# what is this called and how do I fix it?



## ozziesironman (Jun 30, 2010)

If this is in the wrong forum, I apologize... but I don't know what to call this thing. Art is the closest I can come to it. 

I just need to know how to open it. It's my parents, and they drunkenly bought it in vegas way back in the day. (we've all been there, I'm sure...) and its been in my closet since the stuff fell off the back of the display case.


----------



## SABL (Jul 4, 2008)

Basically, it's a picture frame.
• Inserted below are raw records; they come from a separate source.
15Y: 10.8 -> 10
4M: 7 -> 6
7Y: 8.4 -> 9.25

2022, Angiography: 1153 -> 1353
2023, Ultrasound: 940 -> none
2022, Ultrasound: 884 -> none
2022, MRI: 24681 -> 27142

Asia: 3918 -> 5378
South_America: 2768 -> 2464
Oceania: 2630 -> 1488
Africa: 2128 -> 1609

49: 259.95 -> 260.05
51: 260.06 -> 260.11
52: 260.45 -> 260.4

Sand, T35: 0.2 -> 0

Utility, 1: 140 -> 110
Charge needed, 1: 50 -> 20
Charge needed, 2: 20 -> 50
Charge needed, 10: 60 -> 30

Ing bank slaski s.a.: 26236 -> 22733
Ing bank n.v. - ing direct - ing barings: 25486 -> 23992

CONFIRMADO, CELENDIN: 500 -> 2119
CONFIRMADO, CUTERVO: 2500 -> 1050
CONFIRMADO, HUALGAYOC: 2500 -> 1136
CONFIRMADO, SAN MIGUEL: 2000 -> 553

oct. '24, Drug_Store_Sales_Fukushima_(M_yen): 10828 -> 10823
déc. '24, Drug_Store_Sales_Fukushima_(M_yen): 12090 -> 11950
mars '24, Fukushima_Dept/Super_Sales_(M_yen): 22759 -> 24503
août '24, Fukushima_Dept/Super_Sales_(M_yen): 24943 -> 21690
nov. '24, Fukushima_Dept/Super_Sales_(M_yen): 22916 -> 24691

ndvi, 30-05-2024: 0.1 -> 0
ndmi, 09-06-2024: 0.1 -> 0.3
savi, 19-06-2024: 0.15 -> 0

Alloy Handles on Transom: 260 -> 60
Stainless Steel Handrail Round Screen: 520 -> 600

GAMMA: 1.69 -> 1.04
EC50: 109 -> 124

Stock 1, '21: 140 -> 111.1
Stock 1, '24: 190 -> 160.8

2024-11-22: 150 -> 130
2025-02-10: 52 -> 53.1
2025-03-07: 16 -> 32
What kind of fasteners are on the back?? It's doubtful that the back slides off but possible......got a shot of the back??


----------



## ozziesironman (Jun 30, 2010)

sure, here ya go.


----------



## SABL (Jul 4, 2008)

Check the two bumper pads at the bottom..... and remove the hanger brackets. Looks like paper has been used to cover the back......hard to tell from the pic. I see what appears to be woodgrain but with many waves. I also see what appears to be fasteners by looking at the raised spots around the edge. If it's paper backed you will have to peel it off and look for the fasteners.


----------



## aptpupil (Mar 16, 2012)

tough to tell from the picture - how much room is there between the glass and the wood behind it? kinda looks like there's a couple inches of space. there might be touch latch or something where you can pull the frame or push it in and the frame will swing out (usually it will be attached with a piano hinge). does it look like there are any hinges or latches on the sides?


----------